V1 — Human-in-the-Loop
Insert mandatory human review and approval at defined decision boundaries before the agent proceeds — the agent blocks until a human approves, rejects, or modifies the plan.
Also Known As: HITL, Approval Gate, Human Checkpoint, Mandatory Review Gate. (V1 is distinct from — and in direct tension with — V2 Human-on-the-Loop; see Related Patterns.)
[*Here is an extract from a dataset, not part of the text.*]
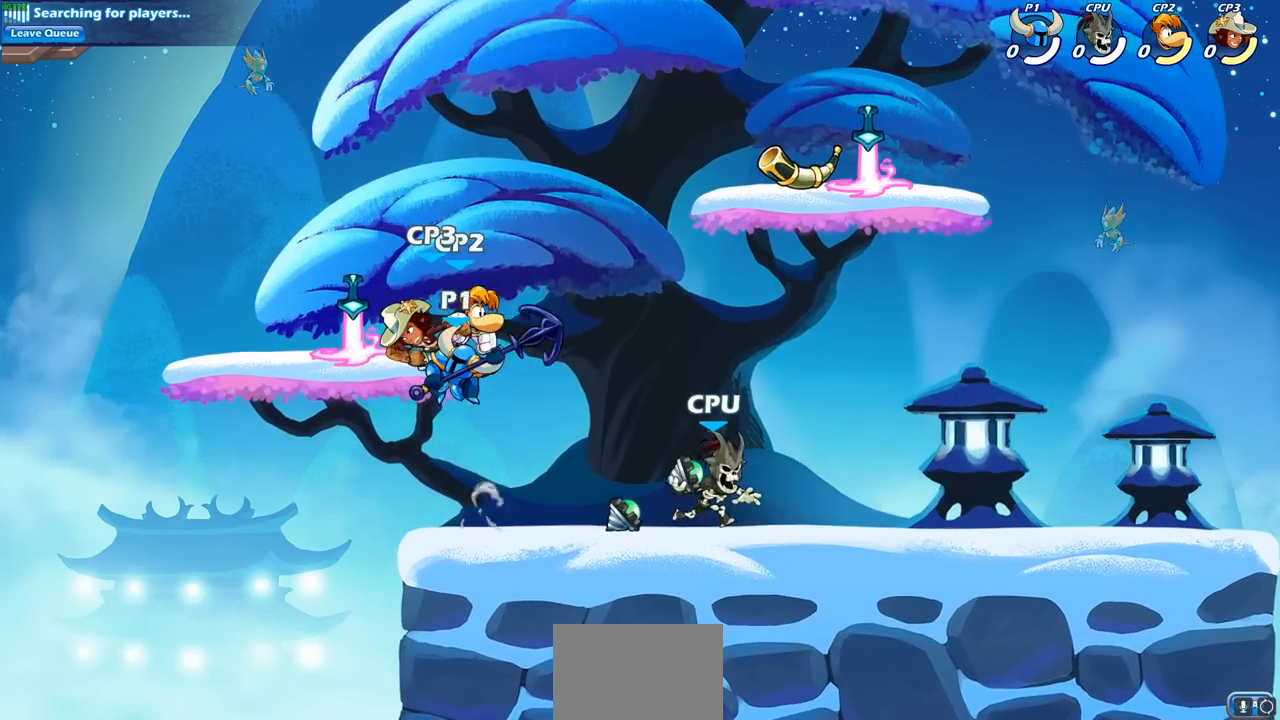
{"dt_ms": 500, "buttons": [], "left_stick": "up-right", "right_stick": "center", "events": [[367, "left_stick", "up-right"]]}
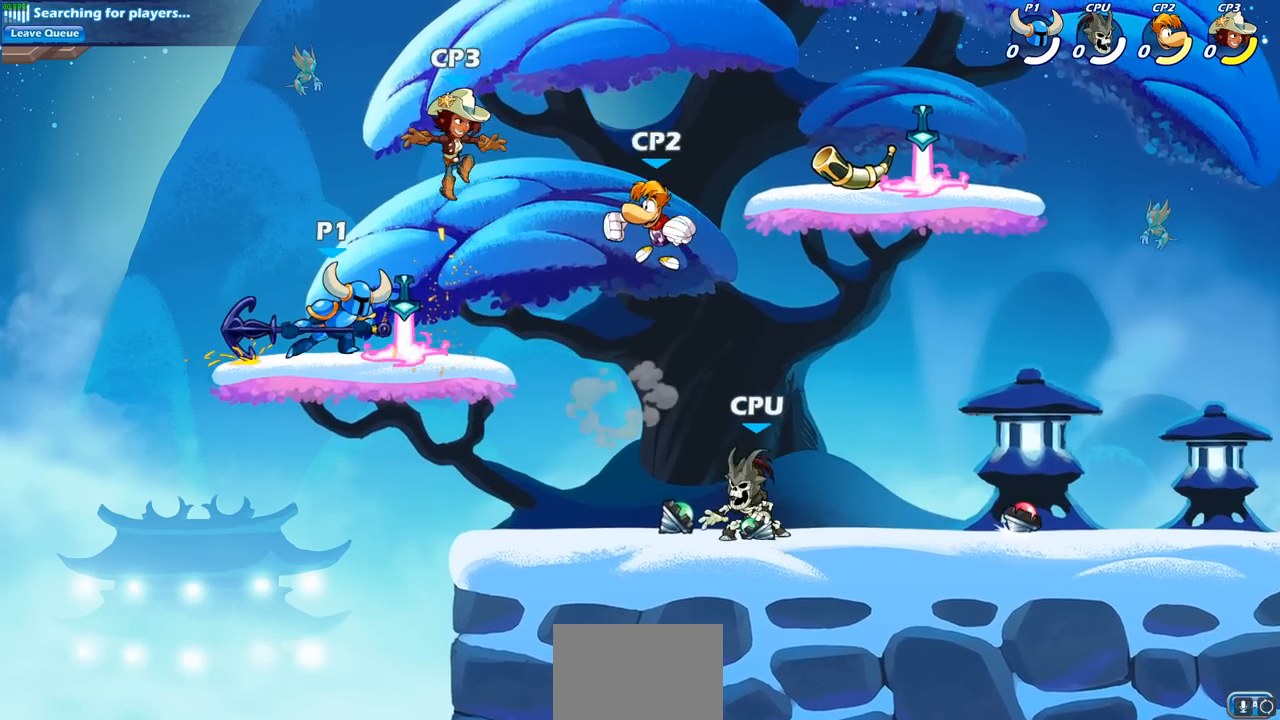
{"dt_ms": 500, "buttons": ["SQUARE"], "left_stick": "down", "right_stick": "center", "events": [[83, "left_stick", "center"], [400, "left_stick", "down"], [467, "SQUARE", "down"]]}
Classification: Category V — Reliability · Band V-A Safety and Security · the blocking oversight pattern — the agent cannot proceed past the checkpoint without a human verdict.
Intent
Make the agent halt at the boundary of any action whose cost-of-error exceeds the cost-of-delay, surface the planned action to a human in interpretable form, and resume only on an explicit verdict — so that irreversible, novel, or high-blast-radius actions never execute autonomously.
Motivation
Autonomous agent failure is the dominant production risk for agentic systems. The Composio AI Agent Report (2025) finds 88% of agent projects never reach production, and the most-cited cause is that fully autonomous behaviour in high-stakes contexts destroys value rather than creating it. The pattern that solves this — at the cost of latency — is to block the agent at chosen boundaries until a human approves the next step.
Naive alternatives all fail in characteristic ways. Trusting the model's own confidence score is unreliable: confident-but-wrong is the modal failure mode of capable LLMs. This is not a calibration quirk — token generation is stochastic sampling from a probability distribution, and high probability mass on a token is not equivalent to epistemic certainty; the model has no privileged access to the correctness of its own outputs (mechanism 7). Output-only guardrails (anti-pattern A5) catch a fraction of bad actions but miss the ones the model was trained or prompted to phrase acceptably. Logging without blocking (V14 alone) produces excellent post-incident forensics on damage that has already happened. A monitoring-only architecture (V2 Human-on-the-Loop) is correct for reversible routine actions but wrong for irreversible ones — by the time a human sees the alert, the email has been sent or the row has been deleted.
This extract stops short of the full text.